The first chapter begins with a comparison of Conrad's Lord Jim (1899-1900) and Woolf's Jacob's Room (1922), two works the debunk the illusion of a transcendent self. Ludwig Wittgenstein's Tractatus Logico-Philosophicus (1916) bears relevance to our discussion in that each of these novels warns of the danger that confronts the individual who attempts to force the logic of language onto the logic of life. This theme resonates well with Wittgenstein, who cautions against the metaphysical urge to say that which cannot be said. Jim and Jacob are heroes who, due to their metaphysical need to transcend their physical realities, slip away into history and mythology--finally disappearing from view altogether.

The second chapter compares Conrad's Heart of Darkness (serialized 1898; published 1902) and Woolf's Mrs. Dalloway (1925), books that reveal a splitting of the modernist self, as depicted in two sets of doubles, the binary figures of Marlowe-Kurtz and Clarissa Dalloway-Septimus Smith. Our explication of these novels will highlight a second illusion, that is, how Septimus and Kurtz have fallen prey to the illusion of a unitary self and how Clarissa and Marlow resolve to see past this illusion. In this chapter I will examine the work of French structural psychologist Jacques Lacan who, in his essay "The Mirror Stage" (1966), argues that consciousness may be understood as a mirror where an encounter take place between the self and its image; this encounter determines the stability of the ego. A similar reaction will be found to occur in the pages of Conrad and Woolf, in that these two sets of doubles resemble the binary features of the modern self.

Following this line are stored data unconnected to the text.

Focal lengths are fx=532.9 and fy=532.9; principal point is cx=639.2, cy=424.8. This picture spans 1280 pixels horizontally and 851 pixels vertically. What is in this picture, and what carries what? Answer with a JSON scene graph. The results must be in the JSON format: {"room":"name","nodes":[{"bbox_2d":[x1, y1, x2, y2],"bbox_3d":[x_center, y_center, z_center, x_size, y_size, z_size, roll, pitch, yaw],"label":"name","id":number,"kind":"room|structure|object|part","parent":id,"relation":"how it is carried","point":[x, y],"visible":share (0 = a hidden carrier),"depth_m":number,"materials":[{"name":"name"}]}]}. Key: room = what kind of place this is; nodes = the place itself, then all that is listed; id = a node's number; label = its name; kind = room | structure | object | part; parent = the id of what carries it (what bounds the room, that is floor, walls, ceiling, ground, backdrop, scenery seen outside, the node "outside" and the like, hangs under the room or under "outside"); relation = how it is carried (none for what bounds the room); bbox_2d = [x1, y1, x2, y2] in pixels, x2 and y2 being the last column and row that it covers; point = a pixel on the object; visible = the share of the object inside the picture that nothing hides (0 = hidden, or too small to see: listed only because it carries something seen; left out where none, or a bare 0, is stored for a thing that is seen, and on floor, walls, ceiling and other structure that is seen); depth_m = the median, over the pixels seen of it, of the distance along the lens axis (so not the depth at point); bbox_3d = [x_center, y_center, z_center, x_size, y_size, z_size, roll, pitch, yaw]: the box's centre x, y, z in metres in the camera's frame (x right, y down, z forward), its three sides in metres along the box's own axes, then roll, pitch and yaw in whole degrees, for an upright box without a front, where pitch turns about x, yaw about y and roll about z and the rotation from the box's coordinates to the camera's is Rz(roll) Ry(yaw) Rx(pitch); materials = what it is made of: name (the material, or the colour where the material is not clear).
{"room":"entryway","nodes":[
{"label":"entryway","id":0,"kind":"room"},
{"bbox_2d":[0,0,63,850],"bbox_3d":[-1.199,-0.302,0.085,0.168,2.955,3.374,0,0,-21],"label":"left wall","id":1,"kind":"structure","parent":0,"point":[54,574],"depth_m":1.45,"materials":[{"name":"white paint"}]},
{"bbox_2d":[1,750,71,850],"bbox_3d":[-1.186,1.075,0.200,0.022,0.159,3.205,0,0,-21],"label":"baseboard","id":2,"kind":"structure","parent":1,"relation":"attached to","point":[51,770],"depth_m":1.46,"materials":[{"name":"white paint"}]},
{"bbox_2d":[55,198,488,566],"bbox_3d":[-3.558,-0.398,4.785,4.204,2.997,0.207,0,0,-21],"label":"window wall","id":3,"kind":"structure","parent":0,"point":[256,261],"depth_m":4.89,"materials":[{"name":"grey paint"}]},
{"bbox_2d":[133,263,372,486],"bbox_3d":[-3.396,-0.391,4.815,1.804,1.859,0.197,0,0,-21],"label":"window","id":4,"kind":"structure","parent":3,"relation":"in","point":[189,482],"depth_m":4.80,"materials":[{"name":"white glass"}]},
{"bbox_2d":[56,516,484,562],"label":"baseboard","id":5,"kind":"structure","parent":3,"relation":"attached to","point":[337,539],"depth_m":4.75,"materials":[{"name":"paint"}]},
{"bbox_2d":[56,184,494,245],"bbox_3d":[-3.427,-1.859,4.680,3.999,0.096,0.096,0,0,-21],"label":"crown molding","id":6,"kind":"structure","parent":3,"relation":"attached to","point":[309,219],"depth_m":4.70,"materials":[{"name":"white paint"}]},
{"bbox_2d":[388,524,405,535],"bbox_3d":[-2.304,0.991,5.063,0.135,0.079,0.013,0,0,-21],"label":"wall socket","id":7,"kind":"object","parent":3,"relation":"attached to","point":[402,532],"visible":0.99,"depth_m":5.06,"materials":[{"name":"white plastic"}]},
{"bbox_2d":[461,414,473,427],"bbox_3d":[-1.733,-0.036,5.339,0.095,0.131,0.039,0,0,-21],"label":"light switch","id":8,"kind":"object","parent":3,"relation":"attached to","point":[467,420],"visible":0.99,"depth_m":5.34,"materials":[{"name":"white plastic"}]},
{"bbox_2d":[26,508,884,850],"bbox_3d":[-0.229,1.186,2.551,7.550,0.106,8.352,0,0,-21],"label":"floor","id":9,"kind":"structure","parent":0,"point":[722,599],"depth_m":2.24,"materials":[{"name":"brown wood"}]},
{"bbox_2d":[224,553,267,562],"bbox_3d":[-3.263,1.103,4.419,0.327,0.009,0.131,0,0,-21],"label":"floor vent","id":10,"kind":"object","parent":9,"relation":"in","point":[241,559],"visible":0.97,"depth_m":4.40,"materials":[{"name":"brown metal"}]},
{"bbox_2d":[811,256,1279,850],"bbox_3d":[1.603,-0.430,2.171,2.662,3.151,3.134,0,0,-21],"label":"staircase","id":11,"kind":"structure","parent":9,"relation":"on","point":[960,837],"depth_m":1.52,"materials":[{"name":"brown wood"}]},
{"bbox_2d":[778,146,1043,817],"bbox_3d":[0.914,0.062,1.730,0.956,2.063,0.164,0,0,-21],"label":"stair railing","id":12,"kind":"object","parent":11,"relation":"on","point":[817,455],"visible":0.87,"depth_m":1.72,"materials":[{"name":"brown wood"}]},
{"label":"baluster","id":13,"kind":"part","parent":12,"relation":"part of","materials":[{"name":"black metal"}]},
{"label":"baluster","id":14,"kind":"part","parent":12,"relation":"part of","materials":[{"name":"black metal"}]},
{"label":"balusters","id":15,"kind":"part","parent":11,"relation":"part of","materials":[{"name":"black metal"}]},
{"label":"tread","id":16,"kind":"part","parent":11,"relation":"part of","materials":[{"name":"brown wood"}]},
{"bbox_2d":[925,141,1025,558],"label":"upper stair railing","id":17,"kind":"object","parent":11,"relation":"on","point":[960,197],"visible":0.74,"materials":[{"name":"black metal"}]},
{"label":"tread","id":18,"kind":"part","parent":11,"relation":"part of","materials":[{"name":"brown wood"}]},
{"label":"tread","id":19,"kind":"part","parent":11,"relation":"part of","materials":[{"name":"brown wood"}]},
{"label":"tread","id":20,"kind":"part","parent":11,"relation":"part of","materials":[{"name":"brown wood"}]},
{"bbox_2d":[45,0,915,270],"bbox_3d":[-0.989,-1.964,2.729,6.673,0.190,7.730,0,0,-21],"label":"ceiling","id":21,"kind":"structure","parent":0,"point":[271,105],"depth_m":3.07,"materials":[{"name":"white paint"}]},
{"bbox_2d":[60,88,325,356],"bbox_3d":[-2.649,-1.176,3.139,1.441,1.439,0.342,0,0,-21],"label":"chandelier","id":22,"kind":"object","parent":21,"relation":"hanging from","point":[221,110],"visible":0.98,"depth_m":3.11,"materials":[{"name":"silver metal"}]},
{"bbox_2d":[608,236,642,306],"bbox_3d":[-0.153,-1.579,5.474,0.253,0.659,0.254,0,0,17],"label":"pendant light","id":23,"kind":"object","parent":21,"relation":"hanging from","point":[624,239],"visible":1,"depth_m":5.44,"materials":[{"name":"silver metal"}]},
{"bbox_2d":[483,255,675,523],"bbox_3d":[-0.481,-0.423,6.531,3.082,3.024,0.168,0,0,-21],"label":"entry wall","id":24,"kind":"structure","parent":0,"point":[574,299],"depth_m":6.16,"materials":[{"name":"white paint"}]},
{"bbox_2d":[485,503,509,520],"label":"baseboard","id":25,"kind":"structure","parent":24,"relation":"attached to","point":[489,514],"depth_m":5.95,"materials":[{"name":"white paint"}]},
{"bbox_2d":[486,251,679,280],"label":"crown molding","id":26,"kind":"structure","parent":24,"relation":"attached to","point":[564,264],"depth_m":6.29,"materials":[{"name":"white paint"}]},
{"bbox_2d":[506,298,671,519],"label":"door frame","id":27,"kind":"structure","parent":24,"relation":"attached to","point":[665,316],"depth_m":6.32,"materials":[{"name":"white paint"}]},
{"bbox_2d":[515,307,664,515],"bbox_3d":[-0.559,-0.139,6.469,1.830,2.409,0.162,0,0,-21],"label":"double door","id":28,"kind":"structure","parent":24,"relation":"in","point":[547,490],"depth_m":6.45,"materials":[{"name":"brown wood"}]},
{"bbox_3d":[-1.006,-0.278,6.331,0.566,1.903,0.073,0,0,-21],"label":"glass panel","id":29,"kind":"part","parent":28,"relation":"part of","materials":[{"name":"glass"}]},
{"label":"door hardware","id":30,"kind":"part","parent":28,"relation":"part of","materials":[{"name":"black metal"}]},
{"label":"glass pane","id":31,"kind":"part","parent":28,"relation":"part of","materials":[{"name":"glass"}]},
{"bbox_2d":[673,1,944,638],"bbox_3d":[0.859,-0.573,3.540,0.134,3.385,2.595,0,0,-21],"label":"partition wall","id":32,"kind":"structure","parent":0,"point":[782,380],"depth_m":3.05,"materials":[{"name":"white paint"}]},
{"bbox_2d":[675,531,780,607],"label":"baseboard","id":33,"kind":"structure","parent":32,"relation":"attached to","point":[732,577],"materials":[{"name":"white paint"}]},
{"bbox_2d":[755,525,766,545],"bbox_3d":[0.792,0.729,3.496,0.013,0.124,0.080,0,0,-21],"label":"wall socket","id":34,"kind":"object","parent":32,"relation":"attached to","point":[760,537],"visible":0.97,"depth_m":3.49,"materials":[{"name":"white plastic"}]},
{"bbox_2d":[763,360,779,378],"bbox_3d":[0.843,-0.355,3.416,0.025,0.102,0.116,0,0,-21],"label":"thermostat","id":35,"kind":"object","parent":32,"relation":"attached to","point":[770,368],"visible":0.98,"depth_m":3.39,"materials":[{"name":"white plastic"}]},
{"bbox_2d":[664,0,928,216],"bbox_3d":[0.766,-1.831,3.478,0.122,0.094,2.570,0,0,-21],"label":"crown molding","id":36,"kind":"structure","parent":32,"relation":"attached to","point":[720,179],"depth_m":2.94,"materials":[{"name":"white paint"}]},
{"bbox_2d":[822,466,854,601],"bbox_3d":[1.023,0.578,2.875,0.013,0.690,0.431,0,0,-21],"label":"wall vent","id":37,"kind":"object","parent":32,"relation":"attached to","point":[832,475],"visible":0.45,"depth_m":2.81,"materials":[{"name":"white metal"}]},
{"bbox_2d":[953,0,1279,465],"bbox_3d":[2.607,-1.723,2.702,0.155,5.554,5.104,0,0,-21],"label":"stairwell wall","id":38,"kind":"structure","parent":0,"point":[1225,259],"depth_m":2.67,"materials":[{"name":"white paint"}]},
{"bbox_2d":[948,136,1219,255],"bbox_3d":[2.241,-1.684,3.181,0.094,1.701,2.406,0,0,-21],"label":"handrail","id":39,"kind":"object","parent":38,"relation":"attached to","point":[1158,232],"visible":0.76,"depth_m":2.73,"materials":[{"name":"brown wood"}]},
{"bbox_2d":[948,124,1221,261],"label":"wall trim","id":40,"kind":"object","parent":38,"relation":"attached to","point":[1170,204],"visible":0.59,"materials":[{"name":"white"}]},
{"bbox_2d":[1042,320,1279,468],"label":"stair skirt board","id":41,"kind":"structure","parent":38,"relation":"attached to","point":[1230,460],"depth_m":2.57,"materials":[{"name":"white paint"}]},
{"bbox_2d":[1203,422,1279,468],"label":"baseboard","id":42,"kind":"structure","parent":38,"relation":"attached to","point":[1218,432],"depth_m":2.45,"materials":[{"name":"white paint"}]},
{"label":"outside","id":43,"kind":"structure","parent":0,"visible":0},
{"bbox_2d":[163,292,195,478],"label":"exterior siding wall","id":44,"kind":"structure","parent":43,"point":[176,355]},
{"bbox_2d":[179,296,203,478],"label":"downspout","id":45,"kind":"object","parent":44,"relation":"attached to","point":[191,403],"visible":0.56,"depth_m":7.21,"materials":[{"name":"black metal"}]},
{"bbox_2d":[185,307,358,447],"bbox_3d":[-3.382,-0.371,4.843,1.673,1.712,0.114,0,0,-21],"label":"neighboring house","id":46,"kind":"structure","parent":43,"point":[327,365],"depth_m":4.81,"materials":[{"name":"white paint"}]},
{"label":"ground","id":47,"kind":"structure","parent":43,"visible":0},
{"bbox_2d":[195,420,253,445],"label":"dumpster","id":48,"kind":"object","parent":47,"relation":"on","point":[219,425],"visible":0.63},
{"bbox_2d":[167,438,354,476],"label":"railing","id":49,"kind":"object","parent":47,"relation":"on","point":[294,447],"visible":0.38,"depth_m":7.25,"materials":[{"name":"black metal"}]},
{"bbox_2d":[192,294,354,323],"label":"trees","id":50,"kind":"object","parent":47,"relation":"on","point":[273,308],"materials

In the third chapter, a final illusion breaks down as Conrad and Woolf depict how the illusion of a universal love between a man and a woman is revealed to be an impossibility. This chapter will highlight Friedrich Nietzsche's thoughts on love between the sexes, including On the Genealogy of Morals (1887), which sees the renunciation of such a love as a necessity. Both Conrad's The Secret Agent (1907) and Woolf's To the Lighthouse (1927) show how, in the martial relationships of Adolf and Winnie Verloc and Mr. and Mrs. Ramsay, a state of harmonious interaction between husband and wife constantly sublimates into a relationship of dominance and subjugation. In this way the illusion of a universal love is renounced and Nietzsche's admonitions are confirmed.

The final chapter will show how Conrad and Woolf take separate paths in their attempts to overcome the binary nature of the modern subject. Our analysis of the final pair of novels, Conrad's Nostromo (1904) and Woolf's The Waves (1931), will each incorporate a critical tool developed by the Russian thinker Mikhail Bakhtin. While Conrad's multi-voiced text indicates a shift of authorial attention to exterior and superstructural elements in his epic novel, Nostromo, Woolf retreats to the interior base of the authoring self by engaging in the multiple consciousness of The Waves. Our discussion of Waves will incorporate Bakhtin's theory of the novel as a legitimately polyphonic genre [Problematics in Dostoevsky's Poetics (1929)], while our discussion of Nostromo will highlight Bakhtin's concept of the chronotope, the lens through which the author communicates the spatial and temporal features of the narrative universe ["Forms of Time and of the Chronotope in the Novel" (1937-38)],

While these two authors share a similar vision of the formation of the modern subject, they take decidedly different paths when it comes to overcoming the problems they encounter. While I do not claim that Woolf was directly influenced by Conrad's work, I do believe, as this thesis shows, that Woolf's work derived significant benefits from having Conrad has her literary precursor. It is for this reason, then, that I feel that a non-chronological appreciation of Conrad's works may be justified. Through an analysis and critical reading of four pairs of novels by Conrad and Woolf, combined with illustrations from the history of modern philosophy, I intent to argue that the novels of Joseph Conrad and Virginia Woolf display a shared locus of concern, the formation of the modern subject.